Stored data entries
------------------------------------------------------------

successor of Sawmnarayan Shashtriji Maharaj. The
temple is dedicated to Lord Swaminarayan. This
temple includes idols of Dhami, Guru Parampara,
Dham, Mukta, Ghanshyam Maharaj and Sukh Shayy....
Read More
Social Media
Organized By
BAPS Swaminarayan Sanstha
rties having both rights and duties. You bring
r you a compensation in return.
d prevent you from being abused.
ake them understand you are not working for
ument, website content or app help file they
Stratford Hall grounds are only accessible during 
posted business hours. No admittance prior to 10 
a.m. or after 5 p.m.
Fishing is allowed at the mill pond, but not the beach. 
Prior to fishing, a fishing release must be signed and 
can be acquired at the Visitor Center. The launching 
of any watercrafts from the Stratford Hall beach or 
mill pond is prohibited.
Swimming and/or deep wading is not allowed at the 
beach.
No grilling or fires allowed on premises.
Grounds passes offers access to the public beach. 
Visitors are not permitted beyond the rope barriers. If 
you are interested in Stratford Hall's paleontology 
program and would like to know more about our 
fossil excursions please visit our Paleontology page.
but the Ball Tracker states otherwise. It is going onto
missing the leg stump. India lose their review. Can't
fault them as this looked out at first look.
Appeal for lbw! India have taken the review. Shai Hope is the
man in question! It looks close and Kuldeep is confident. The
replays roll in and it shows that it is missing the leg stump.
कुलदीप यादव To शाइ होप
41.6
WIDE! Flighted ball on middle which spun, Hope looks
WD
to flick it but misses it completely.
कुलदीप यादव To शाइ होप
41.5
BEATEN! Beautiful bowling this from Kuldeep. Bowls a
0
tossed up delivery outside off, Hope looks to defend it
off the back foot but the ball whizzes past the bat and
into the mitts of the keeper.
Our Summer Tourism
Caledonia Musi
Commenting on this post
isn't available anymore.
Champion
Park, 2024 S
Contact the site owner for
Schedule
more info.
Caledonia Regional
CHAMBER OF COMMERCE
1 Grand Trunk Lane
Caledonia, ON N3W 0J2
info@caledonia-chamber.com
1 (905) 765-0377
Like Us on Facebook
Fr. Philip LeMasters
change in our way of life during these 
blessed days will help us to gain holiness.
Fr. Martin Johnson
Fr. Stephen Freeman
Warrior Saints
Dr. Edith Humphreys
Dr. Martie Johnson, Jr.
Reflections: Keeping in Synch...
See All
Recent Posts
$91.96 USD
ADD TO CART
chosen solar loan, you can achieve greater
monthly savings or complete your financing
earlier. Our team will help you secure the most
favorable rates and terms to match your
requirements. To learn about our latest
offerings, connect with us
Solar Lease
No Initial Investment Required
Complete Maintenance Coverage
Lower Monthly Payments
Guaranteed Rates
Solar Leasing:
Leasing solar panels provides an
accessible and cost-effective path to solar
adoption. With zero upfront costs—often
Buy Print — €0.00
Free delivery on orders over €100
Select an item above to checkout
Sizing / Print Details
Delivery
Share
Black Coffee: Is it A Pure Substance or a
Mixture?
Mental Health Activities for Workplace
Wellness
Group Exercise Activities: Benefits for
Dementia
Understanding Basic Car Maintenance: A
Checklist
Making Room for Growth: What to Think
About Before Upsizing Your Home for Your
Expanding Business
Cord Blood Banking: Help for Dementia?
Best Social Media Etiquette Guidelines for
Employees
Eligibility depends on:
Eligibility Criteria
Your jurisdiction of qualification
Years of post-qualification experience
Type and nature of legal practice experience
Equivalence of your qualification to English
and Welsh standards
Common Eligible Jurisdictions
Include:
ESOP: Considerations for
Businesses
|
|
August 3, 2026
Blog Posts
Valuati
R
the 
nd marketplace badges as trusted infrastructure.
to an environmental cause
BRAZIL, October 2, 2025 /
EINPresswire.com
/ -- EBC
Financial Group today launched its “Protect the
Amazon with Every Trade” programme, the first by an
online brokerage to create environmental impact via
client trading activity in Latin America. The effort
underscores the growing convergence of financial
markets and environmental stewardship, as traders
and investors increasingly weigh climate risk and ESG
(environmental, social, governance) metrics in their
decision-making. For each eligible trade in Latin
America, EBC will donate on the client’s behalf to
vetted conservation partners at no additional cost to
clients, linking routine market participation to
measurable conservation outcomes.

------------------------------------------------------------

### TASK REQUIREMENTS
Give the count of lines in the records that contain "Activities", and no other text.

### SOLUTION TO THIS PROBLEM
2